The nine 46-inch-diameter solid rocket motors used on the larger Delta III launch vehicle will be attached to the first stage of a Delta II, replacing nine 40-inch-diameter units.
"In the past, Boeing has been able to expand the capabilities of the Delta II launch vehicles to meet our customers' requirements," said Darryl Van Dorn, director of NASA and Commercial Launches. "This tradition continues with the development of this higher performing configuration."
Delta rockets have carried 79 scientific and technology development payloads into space with a 98 percent launch success rate. This year alone, Delta II rockets successfully launched four NASA missions, Mars Polar Lander/ Deep Space 2, STARDUST, Landsat 7, and FUSE.

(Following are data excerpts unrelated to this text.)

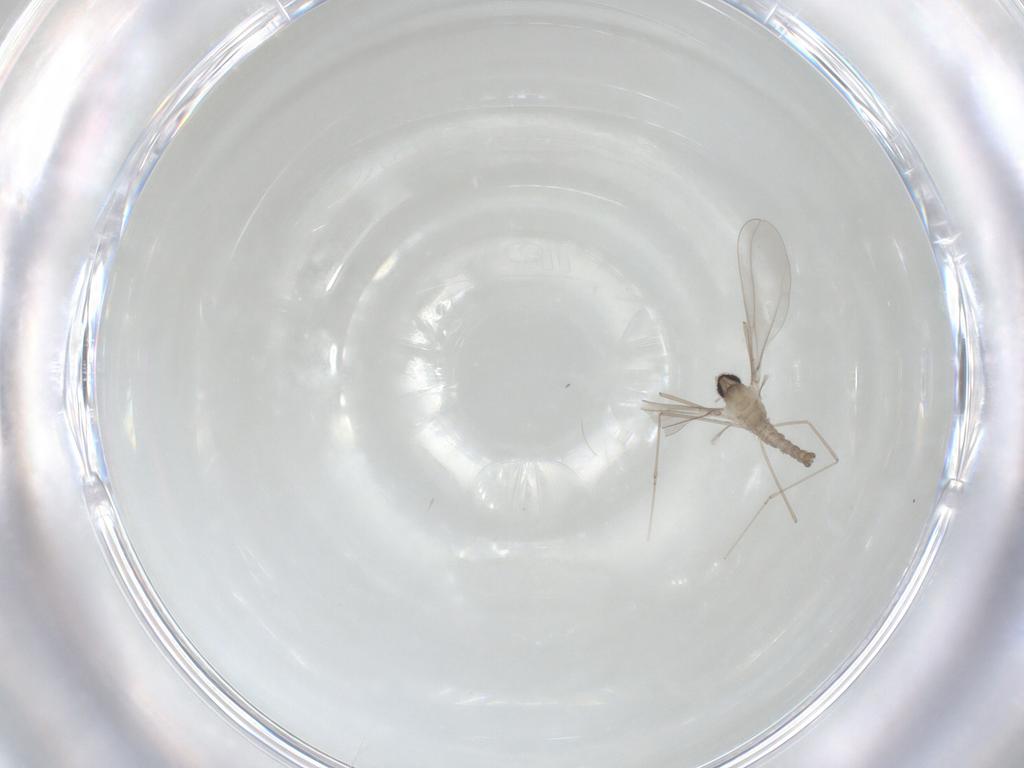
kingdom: Animalia
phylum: Arthropoda
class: Insecta
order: Diptera
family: Cecidomyiidae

SIRTF will view the universe that is invisible to the human eye. The orbiting telescope will study the infrared region of the electromagnetic spectrum.
The telescope will permit scientists to study low-temperature environments such as dusty interstellar clouds where stars are forming and study newly-forming planetary systems around nearby stars. Infrared can probe through the cosmic dust particles that normally block the view of many astronomical environments.

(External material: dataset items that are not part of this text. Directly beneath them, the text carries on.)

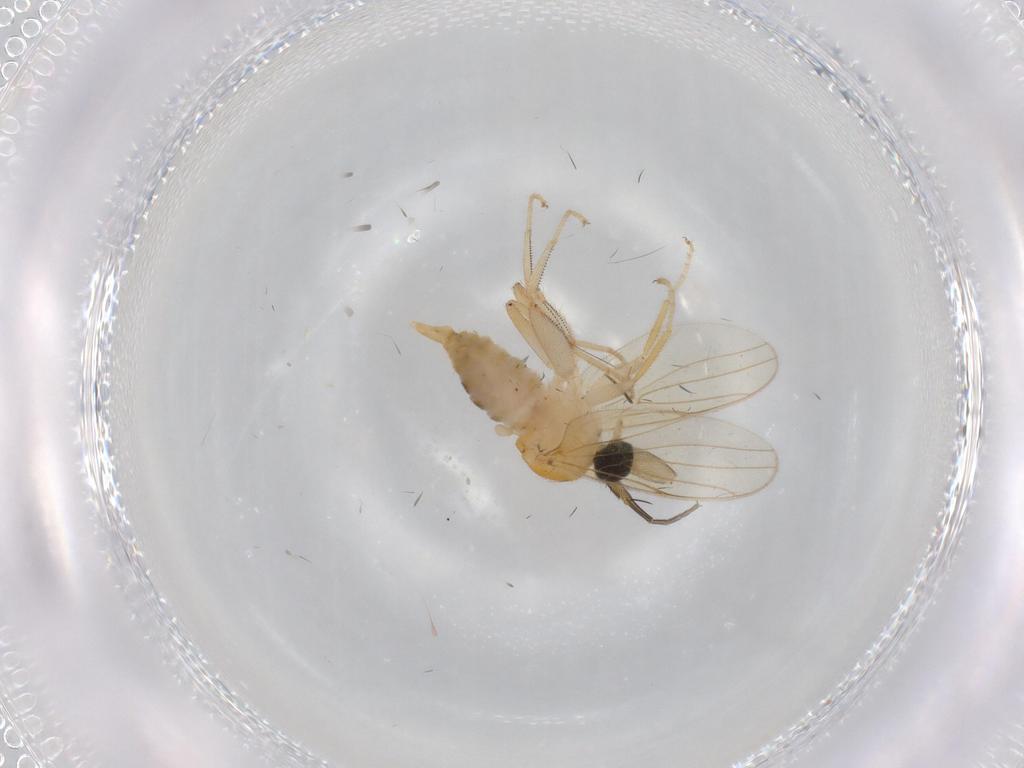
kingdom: Animalia
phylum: Arthropoda
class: Insecta
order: Diptera
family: Phoridae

SIRTF will complement the Hubble Space Telescope, Compton Gamma-Ray Observatory and the recently launched Chandra X-Ray Observatory. Each of these telescopes views the universe through various portions of the electromagnetic spectrum.
The Delta II is manufactured in Huntington Beach, Calif., with final assembly in Pueblo, Colo., and is powered by the RS-27A engine built by Boeing in Canoga Park, Calif. The Delta launch team at Cape Canaveral Air Station, Fla., will handle launch coordination and operations.
Alliant Techsystems, Magna, Utah, builds the Delta II and Delta III graphite epoxy-encased solid rocket motors for boost assist. Aerojet, Sacramento, Calif., manufactures the second-stage engine and AlliedSignal, Teterboro, N.J., builds the guidance and flight control system.